Approximately Stationary Bandits with Knapsacks
Proceedings of Thirty Sixth Conference on Learning Theory, PMLR 195:3758-3782, 2023.
Bandits with Knapsacks (BwK), the generalization of the Multi-Armed Bandits problem under global budget constraints, has received a lot of attention in recent years. It has numerous applications, including dynamic pricing, repeated auctions, ad allocation, network scheduling, etc. Previous work has focused on one of the two extremes: Stochastic BwK where the rewards and consumptions of the resources of each round are sampled from an i.i.d. distribution, and Adversarial BwK where these parameters are picked by an adversary. Achievable guarantees in the two cases exhibit a massive gap: No-regret learning is achievable in the stochastic case, but in the adversarial case only competitive ratio style guarantees are achievable, where the competitive ratio depends either on the budget or on both the time and the number of resources.

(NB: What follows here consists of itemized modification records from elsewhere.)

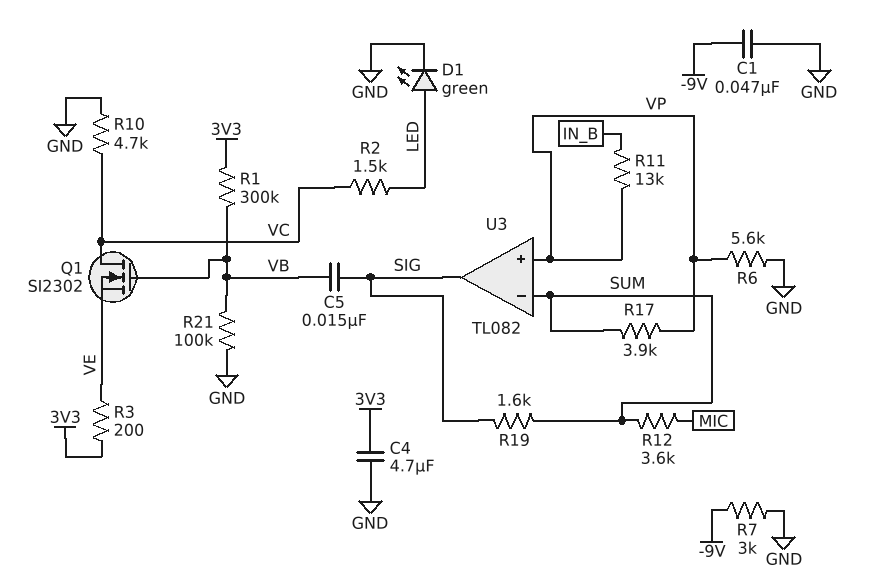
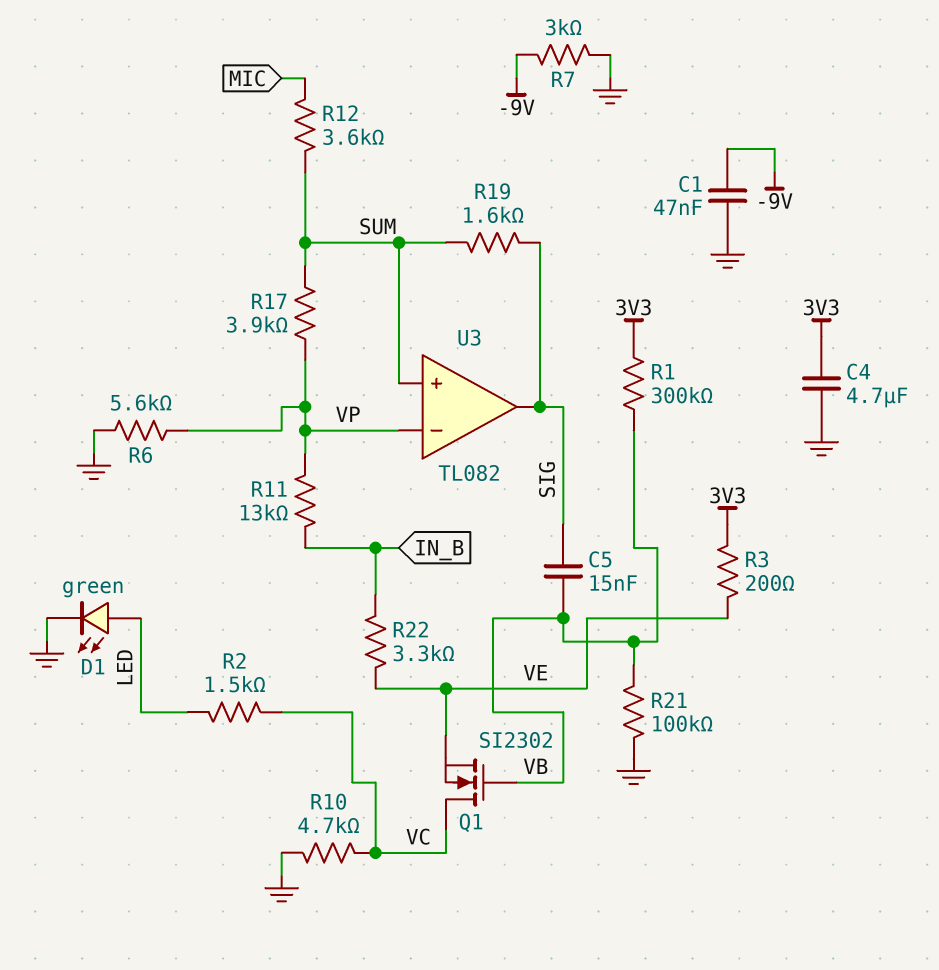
R22: none -> 3.3k (IN_B, VE)
U3 pin in+: VP -> SUM
U3 pin in-: SUM -> VP

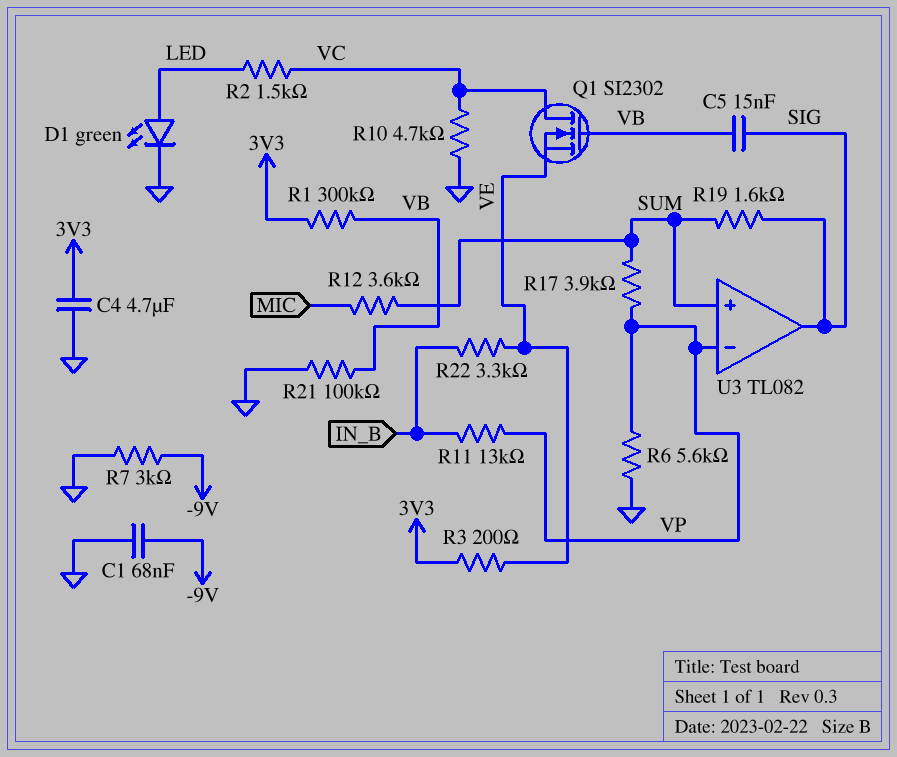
C1: 47nF (-9V, GND) -> 68nF (-9V, GND)

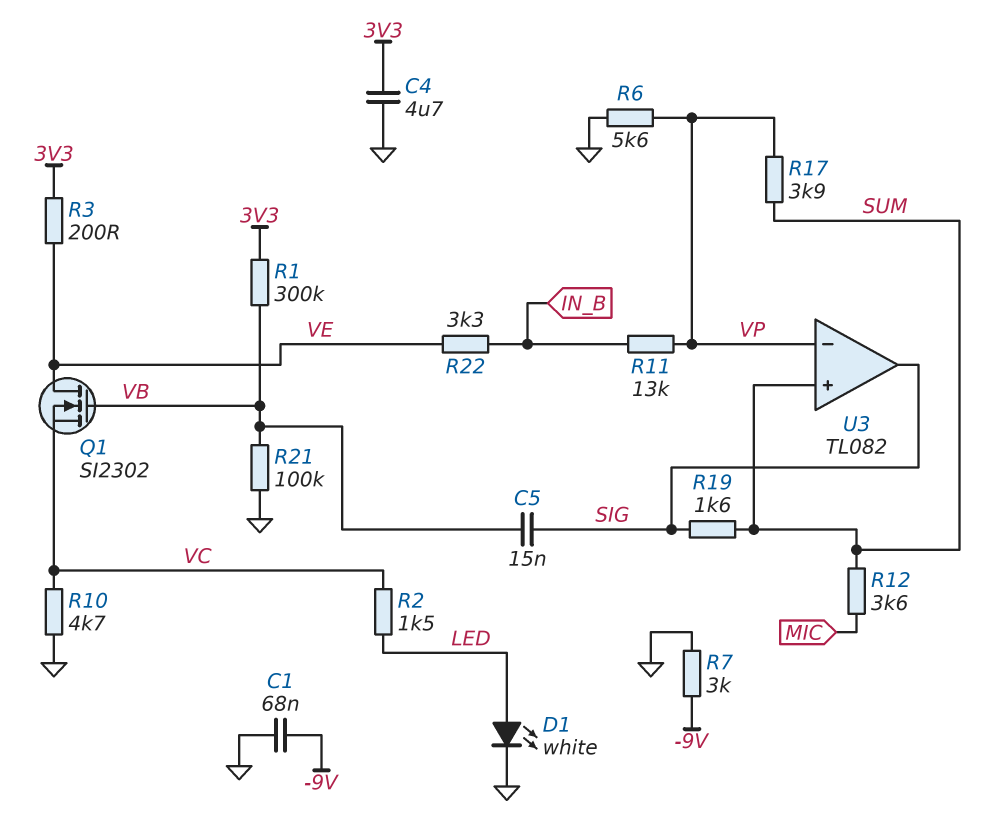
D1: LED green (A LED, K GND) -> LED white (A LED, K GND)
Q1: NMOS SI2302 (G VB, D VC, S VE) -> NMOS SI2302 (G VB, D VE, S VC)

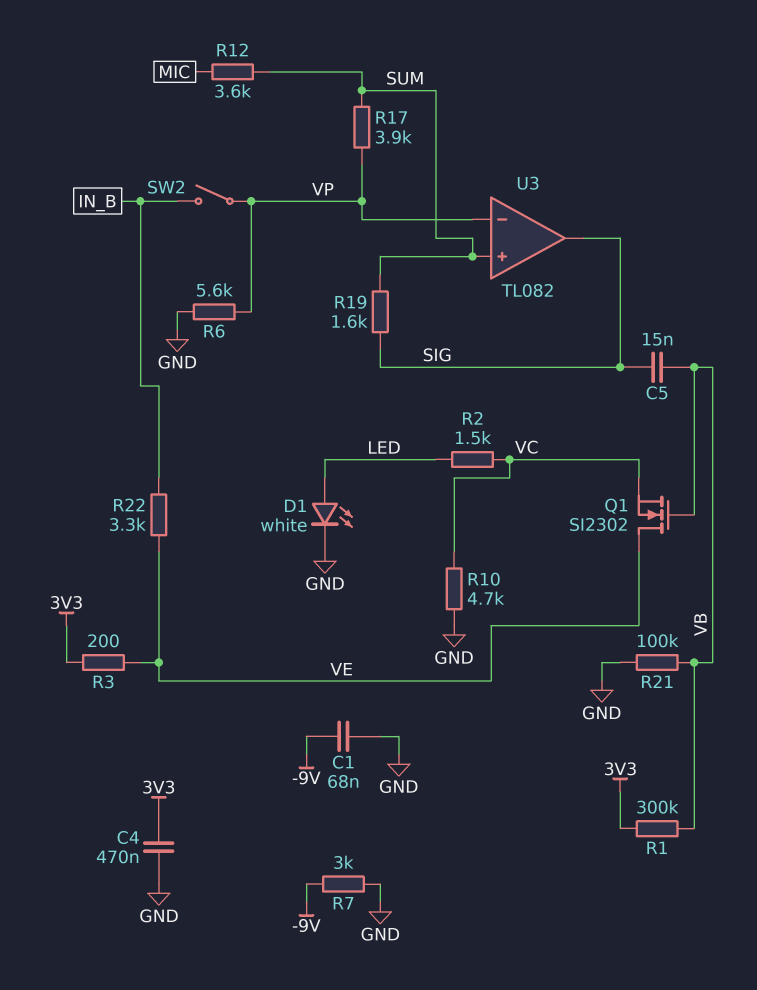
C4: 4.7uF (3V3, GND) -> 470nF (3V3, GND)
R11: 13k (IN_B, VP) -> none
SW2: none -> switch (IN_B, VP)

What makes this gap so vast is that in Adversarial BwK the guarantees get worse in the typical case when the budget is more binding. While “best-of-both-worlds” type algorithms are known (single algorithms that provide the best achievable guarantee in each extreme case), their bounds degrade to the adversarial case as soon as the environment is not fully stochastic.Our work aims to bridge this gap, offering guarantees for a workload that is not exactly stochastic but is also not worst-case. We define a condition, Approximately Stationary BwK, that parameterizes how close to stochastic or adversarial an instance is. Based on these parameters, we explore what is the best competitive ratio attainable in BwL. We explore two algorithms that are oblivious to the values of the parameters but guarantee competitive ratios that smoothly transition between the best possible guarantees in the two extreme cases, depending on the values of the parameters. Our guarantees offer great improvement over the adversarial guarantee, especially when the available budget is small. We also prove bounds on the achievable guarantee, showing that our results are approximately tight when the budget is small.